(GIVEN RECORDS Opens)
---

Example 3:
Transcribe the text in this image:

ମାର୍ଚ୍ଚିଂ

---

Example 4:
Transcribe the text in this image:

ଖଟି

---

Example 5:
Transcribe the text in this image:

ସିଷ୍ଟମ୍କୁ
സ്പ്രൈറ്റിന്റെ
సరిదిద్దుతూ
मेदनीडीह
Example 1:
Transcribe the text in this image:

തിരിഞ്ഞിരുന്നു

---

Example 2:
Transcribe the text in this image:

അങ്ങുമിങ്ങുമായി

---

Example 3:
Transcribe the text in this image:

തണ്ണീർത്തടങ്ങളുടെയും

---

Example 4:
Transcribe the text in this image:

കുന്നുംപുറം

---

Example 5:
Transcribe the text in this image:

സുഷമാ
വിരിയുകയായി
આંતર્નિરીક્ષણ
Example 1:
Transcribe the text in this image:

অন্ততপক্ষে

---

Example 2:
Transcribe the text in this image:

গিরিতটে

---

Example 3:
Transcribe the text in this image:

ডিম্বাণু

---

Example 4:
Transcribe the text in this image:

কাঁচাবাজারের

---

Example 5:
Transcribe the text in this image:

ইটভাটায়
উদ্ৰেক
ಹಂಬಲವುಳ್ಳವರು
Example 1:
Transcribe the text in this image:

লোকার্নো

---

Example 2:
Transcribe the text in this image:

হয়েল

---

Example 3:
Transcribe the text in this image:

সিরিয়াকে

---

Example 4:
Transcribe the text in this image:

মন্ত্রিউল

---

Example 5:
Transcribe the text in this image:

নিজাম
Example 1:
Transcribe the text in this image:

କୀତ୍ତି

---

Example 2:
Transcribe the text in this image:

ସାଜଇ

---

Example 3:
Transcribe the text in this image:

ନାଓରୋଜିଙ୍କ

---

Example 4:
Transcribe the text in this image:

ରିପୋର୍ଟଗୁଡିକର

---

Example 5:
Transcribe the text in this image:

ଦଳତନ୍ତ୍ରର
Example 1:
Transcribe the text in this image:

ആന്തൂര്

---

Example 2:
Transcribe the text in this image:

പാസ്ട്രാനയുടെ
(GIVEN RECORDS Closes)
Return the data in full, with each line kept exactly as it is.

---

Example 3:
Transcribe the text in this image:

ମାର୍ଚ୍ଚିଂ

---

Example 4:
Transcribe the text in this image:

ଖଟି

---

Example 5:
Transcribe the text in this image:

ସିଷ୍ଟମ୍କୁ
സ്പ്രൈറ്റിന്റെ
సరిదిద్దుతూ
मेदनीडीह
Example 1:
Transcribe the text in this image:

തിരിഞ്ഞിരുന്നു

---

Example 2:
Transcribe the text in this image:

അങ്ങുമിങ്ങുമായി

---

Example 3:
Transcribe the text in this image:

തണ്ണീർത്തടങ്ങളുടെയും

---

Example 4:
Transcribe the text in this image:

കുന്നുംപുറം

---

Example 5:
Transcribe the text in this image:

സുഷമാ
വിരിയുകയായി
આંતર્નિરીક્ષણ
Example 1:
Transcribe the text in this image:

অন্ততপক্ষে

---

Example 2:
Transcribe the text in this image:

গিরিতটে

---

Example 3:
Transcribe the text in this image:

ডিম্বাণু

---

Example 4:
Transcribe the text in this image:

কাঁচাবাজারের

---

Example 5:
Transcribe the text in this image:

ইটভাটায়
উদ্ৰেক
ಹಂಬಲವುಳ್ಳವರು
Example 1:
Transcribe the text in this image:

লোকার্নো

---

Example 2:
Transcribe the text in this image:

হয়েল

---

Example 3:
Transcribe the text in this image:

সিরিয়াকে

---

Example 4:
Transcribe the text in this image:

মন্ত্রিউল

---

Example 5:
Transcribe the text in this image:

নিজাম
Example 1:
Transcribe the text in this image:

କୀତ୍ତି

---

Example 2:
Transcribe the text in this image:

ସାଜଇ

---

Example 3:
Transcribe the text in this image:

ନାଓରୋଜିଙ୍କ

---

Example 4:
Transcribe the text in this image:

ରିପୋର୍ଟଗୁଡିକର

---

Example 5:
Transcribe the text in this image:

ଦଳତନ୍ତ୍ରର
Example 1:
Transcribe the text in this image:

ആന്തൂര്

---

Example 2:
Transcribe the text in this image:

പാസ്ട്രാനയുടെ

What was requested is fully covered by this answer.